Other components of fitness include agility, balance and coordination, body composition and nutrition. You can strengthen these aspects through exercises like time obstacle courses that improve speed and accuracy while performing certain movements. Body composition refers to your ratio of fat mass vs muscle mass in your body – which is affected by diet, genetics and exercise habits – those with lower percentages tend to experience better health outcomes.


Flexibility refers to your body’s ability to move muscles and joints through their entire range of motion without experiencing discomfort. Flexibility is often overlooked as part of fitness regimen, yet yoga or stretching exercises such as Stretch ‘N Relax can be effective ways of increasing flexibility.

Flexibility has a less-than-obvious correlation with health outcomes compared to other fitness components like muscular endurance and aerobic capacity, and studies that have explored this relationship vary widely in their methodology for measuring flexibility tests as well as in their sample populations.

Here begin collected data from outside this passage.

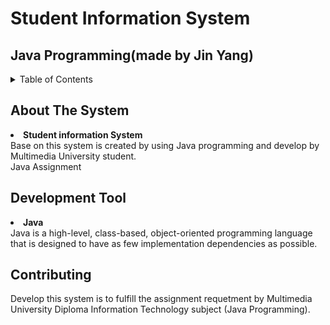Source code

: # Student Information System

## Java Programming(made by Jin Yang)

<details>
  <summary>Table of Contents</summary>
  <ol>
    <li><a href="#about-the-project">About The System</a></li>
    <li><a href="#development-tool">Development Tool</a></li>
    <li><a href="#Contributing">Contributing</a></li>
  </ol>
</details>

## About The System
<li><b>Student information System</b></li>
Base on this system is created by using Java programming and develop by Multimedia University student.
<br/>
Java Assignment

## Development Tool
<li><b>Java</b></li>
Java is a high-level, class-based, object-oriented programming language that is designed to have as few implementation dependencies as possible.

## Contributing
Develop this system is to fulfill the assignment requetment by Multimedia University Diploma Information Technology subject (Java Programming).
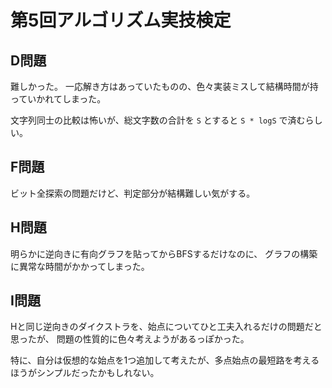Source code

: # 第5回アルゴリズム実技検定

## D問題

難しかった。
一応解き方はあっていたものの、色々実装ミスして結構時間が持っていかれてしまった。

文字列同士の比較は怖いが、総文字数の合計を `S` とすると `S * logS` で済むらしい。

## F問題

ビット全探索の問題だけど、判定部分が結構難しい気がする。

## H問題

明らかに逆向きに有向グラフを貼ってからBFSするだけなのに、
グラフの構築に異常な時間がかかってしまった。

## I問題

Hと同じ逆向きのダイクストラを、始点についてひと工夫入れるだけの問題だと思ったが、
問題の性質的に色々考えようがあるっぽかった。

特に、自分は仮想的な始点を1つ追加して考えたが、多点始点の最短路を考えるほうがシンプルだったかもしれない。

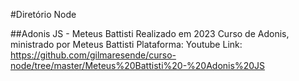 #Diretório Node

##Adonis JS - Meteus Battisti
Realizado em 2023
Curso de Adonis, ministrado por Meteus Battisti
Plataforma: Youtube
Link: https://github.com/gilmaresende/curso-node/tree/master/Meteus%20Battisti%20-%20Adonis%20JS
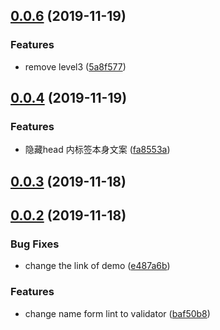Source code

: ## [0.0.6](https://github.com/nu-system/html-validator/compare/v0.0.4...v0.0.6) (2019-11-19)


### Features

* remove level3 ([5a8f577](https://github.com/nu-system/html-validator/commit/5a8f5775c68f274baf74fee3465f187423d33974))



## [0.0.4](https://github.com/nu-system/html-validator/compare/v0.0.3...v0.0.4) (2019-11-19)


### Features

* 隐藏head 内标签本身文案 ([fa8553a](https://github.com/nu-system/html-validator/commit/fa8553a7e3d6f0b9cb8262ddf1a557c871b304bc))



## [0.0.3](https://github.com/nu-system/html-validator/compare/v0.0.2...v0.0.3) (2019-11-18)



## [0.0.2](https://github.com/nu-system/html-validator/compare/baf50b8c5dc4b21fae26262824f9cf4b019f3563...v0.0.2) (2019-11-18)


### Bug Fixes

* change the link of demo ([e487a6b](https://github.com/nu-system/html-validator/commit/e487a6bcc21e6be6ac62d26bc55cad8eab67e2fb))


### Features

* change name form lint to validator ([baf50b8](https://github.com/nu-system/html-validator/commit/baf50b8c5dc4b21fae26262824f9cf4b019f3563))




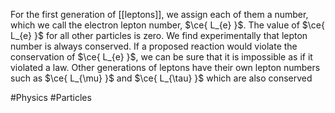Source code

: For the first generation of [[leptons]], we assign each of them a number, which we call the electron lepton number, $\ce{ L_{e} }$. The value of $\ce{ L_{e} }$ for all other particles is zero. We find experimentally that lepton number is always conserved. If a proposed reaction would violate the conservation of $\ce{ L_{e} }$, we can be sure that it is impossible as if it violated a law. Other generations of leptons have their own lepton numbers such as $\ce{ L_{\mu} }$ and $\ce{ L_{\tau} }$ which are also conserved

#Physics #Particles 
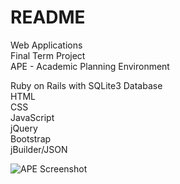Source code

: # README

Web Applications<br />
Final Term Project<br />
APE - Academic Planning Environment<br />

Ruby on Rails with SQLite3 Database<br />
HTML<br />
CSS<br />
JavaScript<br />
jQuery<br />
Bootstrap<br />
jBuilder/JSON

<img src="https://tloula.github.io/images/project-1.png" alt="APE Screenshot" />
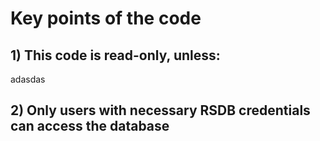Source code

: # Key points of the code

## 1) This code is read-only, unless:

adasdas

## 2) Only users with necessary RSDB credentials can access the database
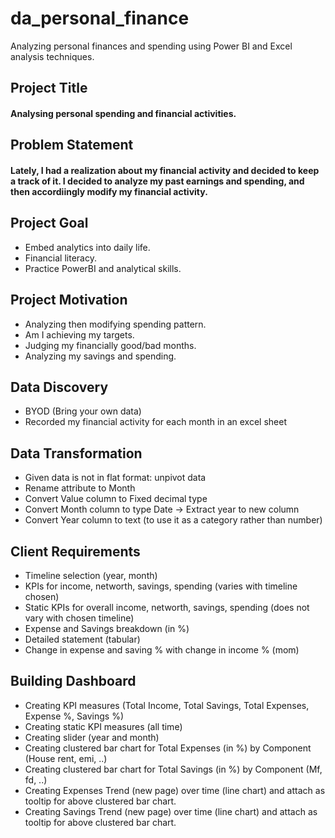 # da_personal_finance
Analyzing personal finances and spending using Power BI and Excel analysis techniques.  

## Project Title
#### Analysing personal spending and financial activities.

## Problem Statement
#### Lately, I had a realization about my financial activity and decided to keep a track of it. I decided to analyze my past earnings and spending, and then accordiingly modify my financial activity.  

## Project Goal
-   Embed analytics into daily life.
-   Financial literacy.
-   Practice PowerBI and analytical skills.

## Project Motivation
-   Analyzing then modifying spending pattern.
-   Am I achieving my targets.
-   Judging my financially good/bad months.
-   Analyzing my savings and spending.

## Data Discovery
-   BYOD (Bring your own data)
-   Recorded my financial activity for each month in an excel sheet


## Data Transformation
-   Given data is not in flat format: unpivot data
-   Rename attribute to Month
-   Convert Value column to Fixed decimal type
-   Convert Month column to type Date -> Extract year to new column
-   Convert Year column to text (to use it as a category rather than number)

## Client Requirements
-   Timeline selection (year, month)
-   KPIs for income, networth, savings, spending (varies with timeline chosen)
-   Static KPIs for overall income, networth, savings, spending (does not vary with chosen timeline)
-   Expense and Savings breakdown (in %)
-   Detailed statement (tabular)  
-   Change in expense and saving % with change in income % (mom)

## Building Dashboard
-   Creating KPI measures (Total Income, Total Savings, Total Expenses, Expense %, Savings %)
-   Creating static KPI measures (all time)
-   Creating slider (year and month)
-   Creating clustered bar chart for Total Expenses (in %) by Component (House rent, emi, ..)
-   Creating clustered bar chart for Total Savings (in %) by Component (Mf, fd, ..)
-   Creating Expenses Trend (new page) over time (line chart) and attach as tooltip for above clustered bar chart.
-   Creating Savings Trend (new page) over time (line chart) and attach as tooltip for above clustered bar chart.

Aerobic capacity refers to your heart, lungs and circulatory system’s ability to provide oxygen-rich blood to muscle cells during sustained physical activity. Exercise that builds it include activities such as running, swimming and cycling as well as long walks or low intensity workouts such as yoga.


Balance refers to the coordination between body’s center of gravity and how it moves, and eye, inner ear, pressure receptors in joints, muscles (proprioceptive system). Balance training can improve posture as well as help avoid injuries during daily activities or athletic pursuits.

Athleticians use balance exercises to prevent injuries and enhance performance. Agility relies heavily on good balance; therefore many sports require it for peak performance.

Balance training may be recommended by doctors or physical therapists in order to rehabilitate an injury or assist those living with chronic illnesses. Balance exercises do not generally increase heart rates but do target muscles in your legs and core that improve stability as well.

Reaction Time

Reacting quickly to stimuli such as race starter’s gun or team sport partner catch game can mean the difference between winning and losing. While your reaction time may depend on factors like genetics, age and fitness level, it can still be improved through practice and training.

Reaction time training involves rapid messages sent between the brain and spinal cord and muscles, bones and joints in response to stimuli. You can test it through ladder drills, agility drills or plyometric exercises – although mindfulness exercises like yoga may also improve it. No matter your goal is incorporating reaction time training into your fitness regime can boost performance while decreasing injury risks.